# THE DATA:
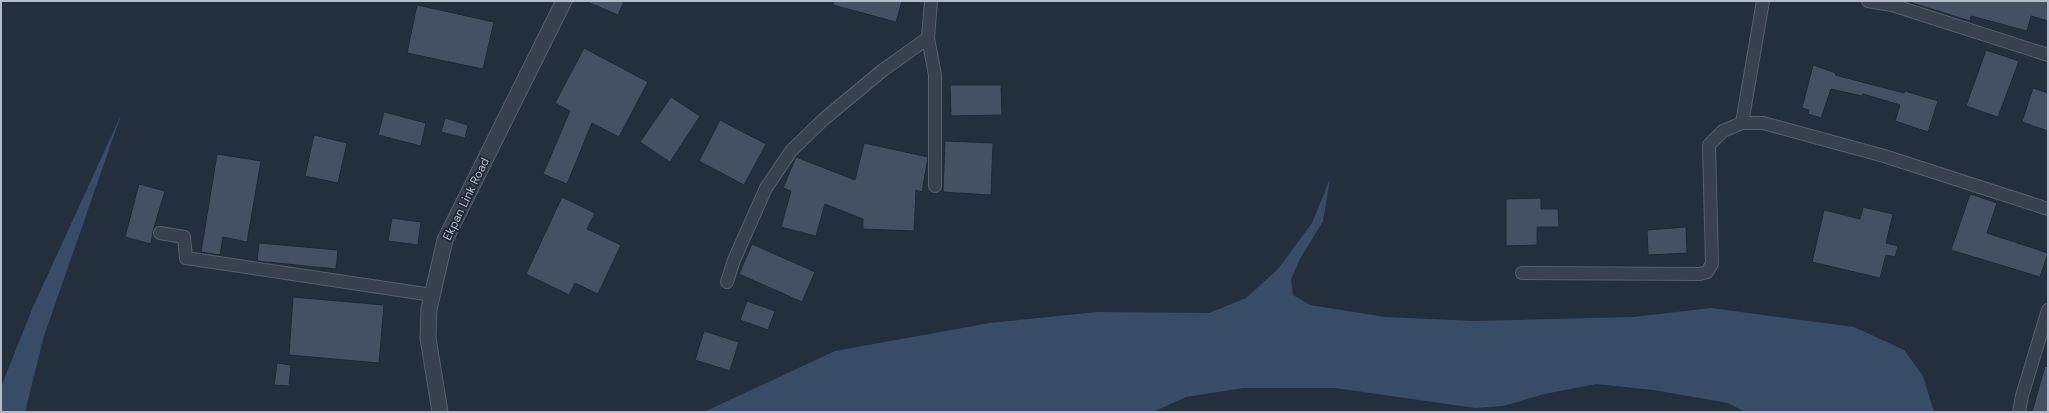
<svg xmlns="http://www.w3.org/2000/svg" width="2049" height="413" viewBox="0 0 2049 413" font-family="'DM Sans',sans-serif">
<rect width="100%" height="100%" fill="#242f3e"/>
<path fill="#394c67" d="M121,115L44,336L25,412H1V387L33,307Z
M1330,179L1323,221L1300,259L1291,279L1293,295L1310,305L1385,317L1475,321L1633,317L1711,308L1854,327L1904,350L1923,376L1934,412H1745L1728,403L1654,390L1596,384L1544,394L1503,406L1475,408L1335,388H1243L1186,397L1153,412H704L835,351L990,323L1098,312L1209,313L1246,298L1278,269L1312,223Z"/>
<path fill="#455162" stroke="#1f2835" d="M585,1H624L618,15Z
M834,1H902L896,22L833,5Z
M1912,1H2048V21L2031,16L2027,31L1971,16L1970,21L1912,3Z
M417,5L494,22L483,69L407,53Z
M584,48L648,82L619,137L592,123L567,184L543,174L570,111L555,103Z
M1986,50L2019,61L1998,117L1966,106Z
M1813,65L1836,73L1835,75L1904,93L1905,91L1938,101L1928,132L1895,121L1900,105L1863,94L1862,96L1831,89L1821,118L1808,114L1809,110L1802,108Z
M950,85H1001L1002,115L951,116Z
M2033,88L2048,93V131L2022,122Z
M671,97L700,116L670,162L640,142Z
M384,112L426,123L421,146L378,135Z
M445,118L468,125L465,138L441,132Z
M720,120L766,144L744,185L699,161Z
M314,135L347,143L338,183L305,176Z
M945,141L993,143L991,195L943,192Z
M864,143L928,157L922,192L916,190L914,231L863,229V219L825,204L816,236L781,227L791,191L783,188L796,157L855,180Z
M217,154L261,161L247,242L223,237L220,255L201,252Z
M139,184L165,191L153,231L151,244L125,237Z
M1970,194L1997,203L1987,233L2048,253L2040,277L1951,250Z
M562,197L595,213L587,229L621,245L598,294L575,283L569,295L526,274Z
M1541,198V209H1558L1559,227H1537V245L1506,246V199Z
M1863,207L1893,214L1886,243L1898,246L1895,257L1886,255L1880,278L1812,262L1824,210L1860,219Z
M392,218L421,222L418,245L388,241Z
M1686,227L1687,253L1648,255L1647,230Z
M259,243L338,250L336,269L257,261Z
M752,244L815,272L802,302L739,274Z
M293,297L384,305L379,363L289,355Z
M747,301L775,311L768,330L740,320Z
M704,331L739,342L730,371L695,360Z
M277,363L291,365L289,386L274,385Z
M2045,366L2048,367V412H2032Z"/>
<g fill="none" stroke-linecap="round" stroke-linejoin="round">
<defs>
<path id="minor" d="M931,1L928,38L935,75V186
M1868,1L1892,5L2048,55
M1742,123L1763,1
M160,233L184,237L186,258L432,295
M1522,273L1700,274L1707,272L1712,264L1709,145L1723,131L1742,123H1763L1884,156L2048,209
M727,282L734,260L766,188L791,151L824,119L883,70L928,38
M2019,412L2022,396L2048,310"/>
<path id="tertiary" d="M440,412L428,338L429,309L445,240L564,1"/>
</defs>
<use href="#minor" stroke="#565f6c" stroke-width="14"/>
<use href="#tertiary" stroke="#565f6c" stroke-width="17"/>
<use href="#minor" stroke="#38414e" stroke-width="12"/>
<use href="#tertiary" stroke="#38414e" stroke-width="15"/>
</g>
<g text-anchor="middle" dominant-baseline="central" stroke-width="3.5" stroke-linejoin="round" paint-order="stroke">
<g font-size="12" fill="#b4bcc9" stroke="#1d2633">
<text transform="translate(466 199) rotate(-64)">Ekpan Link Road</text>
</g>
</g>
<rect width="2049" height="413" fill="none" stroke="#b4bcc9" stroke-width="4"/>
</svg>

# INSTRUCTIONS FOR THE TASK:
Please copy the data shown above, line by line and exactly, omitting the images.

# RESPONSE FOR THIS EXERCISE:
<svg xmlns="http://www.w3.org/2000/svg" width="2049" height="413" viewBox="0 0 2049 413" font-family="'DM Sans',sans-serif">
<rect width="100%" height="100%" fill="#242f3e"/>
<path fill="#394c67" d="M121,115L44,336L25,412H1V387L33,307Z
M1330,179L1323,221L1300,259L1291,279L1293,295L1310,305L1385,317L1475,321L1633,317L1711,308L1854,327L1904,350L1923,376L1934,412H1745L1728,403L1654,390L1596,384L1544,394L1503,406L1475,408L1335,388H1243L1186,397L1153,412H704L835,351L990,323L1098,312L1209,313L1246,298L1278,269L1312,223Z"/>
<path fill="#455162" stroke="#1f2835" d="M585,1H624L618,15Z
M834,1H902L896,22L833,5Z
M1912,1H2048V21L2031,16L2027,31L1971,16L1970,21L1912,3Z
M417,5L494,22L483,69L407,53Z
M584,48L648,82L619,137L592,123L567,184L543,174L570,111L555,103Z
M1986,50L2019,61L1998,117L1966,106Z
M1813,65L1836,73L1835,75L1904,93L1905,91L1938,101L1928,132L1895,121L1900,105L1863,94L1862,96L1831,89L1821,118L1808,114L1809,110L1802,108Z
M950,85H1001L1002,115L951,116Z
M2033,88L2048,93V131L2022,122Z
M671,97L700,116L670,162L640,142Z
M384,112L426,123L421,146L378,135Z
M445,118L468,125L465,138L441,132Z
M720,120L766,144L744,185L699,161Z
M314,135L347,143L338,183L305,176Z
M945,141L993,143L991,195L943,192Z
M864,143L928,157L922,192L916,190L914,231L863,229V219L825,204L816,236L781,227L791,191L783,188L796,157L855,180Z
M217,154L261,161L247,242L223,237L220,255L201,252Z
M139,184L165,191L153,231L151,244L125,237Z
M1970,194L1997,203L1987,233L2048,253L2040,277L1951,250Z
M562,197L595,213L587,229L621,245L598,294L575,283L569,295L526,274Z
M1541,198V209H1558L1559,227H1537V245L1506,246V199Z
M1863,207L1893,214L1886,243L1898,246L1895,257L1886,255L1880,278L1812,262L1824,210L1860,219Z
M392,218L421,222L418,245L388,241Z
M1686,227L1687,253L1648,255L1647,230Z
M259,243L338,250L336,269L257,261Z
M752,244L815,272L802,302L739,274Z
M293,297L384,305L379,363L289,355Z
M747,301L775,311L768,330L740,320Z
M704,331L739,342L730,371L695,360Z
M277,363L291,365L289,386L274,385Z
M2045,366L2048,367V412H2032Z"/>
<g fill="none" stroke-linecap="round" stroke-linejoin="round">
<defs>
<path id="minor" d="M931,1L928,38L935,75V186
M1868,1L1892,5L2048,55
M1742,123L1763,1
M160,233L184,237L186,258L432,295
M1522,273L1700,274L1707,272L1712,264L1709,145L1723,131L1742,123H1763L1884,156L2048,209
M727,282L734,260L766,188L791,151L824,119L883,70L928,38
M2019,412L2022,396L2048,310"/>
<path id="tertiary" d="M440,412L428,338L429,309L445,240L564,1"/>
</defs>
<use href="#minor" stroke="#565f6c" stroke-width="14"/>
<use href="#tertiary" stroke="#565f6c" stroke-width="17"/>
<use href="#minor" stroke="#38414e" stroke-width="12"/>
<use href="#tertiary" stroke="#38414e" stroke-width="15"/>
</g>
<g text-anchor="middle" dominant-baseline="central" stroke-width="3.5" stroke-linejoin="round" paint-order="stroke">
<g font-size="12" fill="#b4bcc9" stroke="#1d2633">
<text transform="translate(466 199) rotate(-64)">Ekpan Link Road</text>
</g>
</g>
<rect width="2049" height="413" fill="none" stroke="#b4bcc9" stroke-width="4"/>
</svg>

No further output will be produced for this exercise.